Sinking line. The magic of fly lines.

Advice: Getting fly line density, grain weight, and sinking line sorted out

My adult nephew asked me at a family cookout to explain the difference between the density of a fly line and the weight of a fly line. I gave the usual spiel of the first 30-feet and grains – borrowed from the ammo industry is the call on line weight, but fumbled the density explanation. Fortunately, I recalled Zack Matthews‘ explanation and chased it down.

—Skip Clement

Sinking lines are very confusing

The itinerant angler -Zach Matthews

By Zach Matthews / The Itinerant Angler 

This is because anglers have multiple competing weights and measures to consider when trying to dial in how exactly to get that fly to sink six feet underwater, which really doesn’t seem like such a hard problem, does it?

It helps to understand, again, the difference between density and weight.  Fly lines are marketed by line weight, for example, an “eight weight” line.  This is a measurement of how many “grains” of weight the front thirty feet of a line has  (a “grain” is an old term borrowed from the ammunition industry, where one grain weighs about two one-thousandths of an ounce).

Although there are standards as to what number of grains of weight in the front thirty feet constitutes such-and-such a “line weight”, for these purposes you only need to remember that how much a line weighs has nothing to do with how fast it sinks.

Heavy fly lines

After all, you can buy a “12 weight” line that floats, even if it might snap a 2 weight rod if you were daring enough to try to cast such a heavy line on such a light rod.

Sink rate, instead of being a measurement of how much the line weighs, is a function of how dense the line is.  In other words, how much mass is crammed into a given amount of volume.

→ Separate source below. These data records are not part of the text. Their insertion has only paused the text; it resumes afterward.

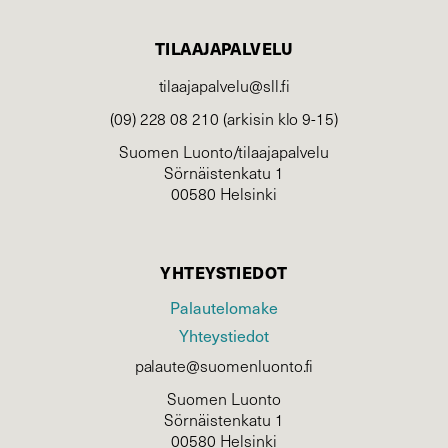
TILAAJAPALVELU
tilaajapalvelu@sll.fi
(09) 228 08 210 (arkisin klo 9-15)
Suomen Luonto/tilaajapalvelu
Sörnäistenkatu 1
00580 Helsinki
YHTEYSTIEDOT
Palautelomake
Yhteystiedot
palaute@suomenluonto.fi
Suomen Luonto
Sörnäistenkatu 1
00580 Helsinki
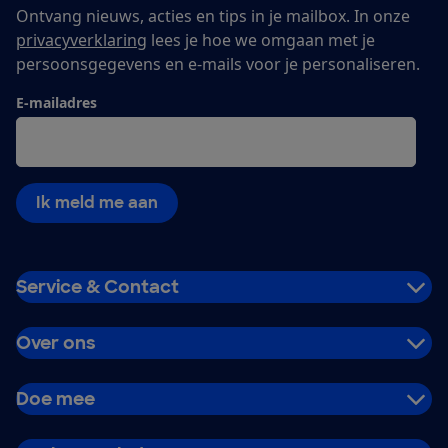
Ontvang nieuws, acties en tips in je mailbox. In onze
privacyverklaring
lees je hoe we omgaan met je
persoonsgegevens en e-mails voor je personaliseren.
E-mailadres
Ik meld me aan
Service & Contact
Over ons
Doe mee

Generally speaking the swifter or deeper the water, the faster the sinking line you will need

See, volume is the key, here: a 2 weight floating line is very, very skinny, whereas a 12 weight floater is as thick as dry macaroni.  Although it may be heavy, that thick floating line contains enough air in the form of hollow glass microspheres to remain afloat, sort of like a heavy metal battleship.  A sinking line, meanwhile, is always very narrow, even in a 12-weight size.  This is why sinking lines across the board are narrower than floating lines; not only do they have less volume than a floater, but what volume they do have is packed with heavy metal dust (typically tungsten) instead of empty, hollow spheres.

When picking out a sinking line, follow a two-step process

First, match the “line weight” to the rod weight; for example, a modern eight weight sinking line should go with a modern eight weight fly rod.  Now that the line is matched to the rod for casting purposes, you can throw out all further consideration of weight, and instead consider how fast you want the line to sink.  Type VI sink tips are very dense, and thus sink at a faster rate than Type I sink tips, which are not as dense.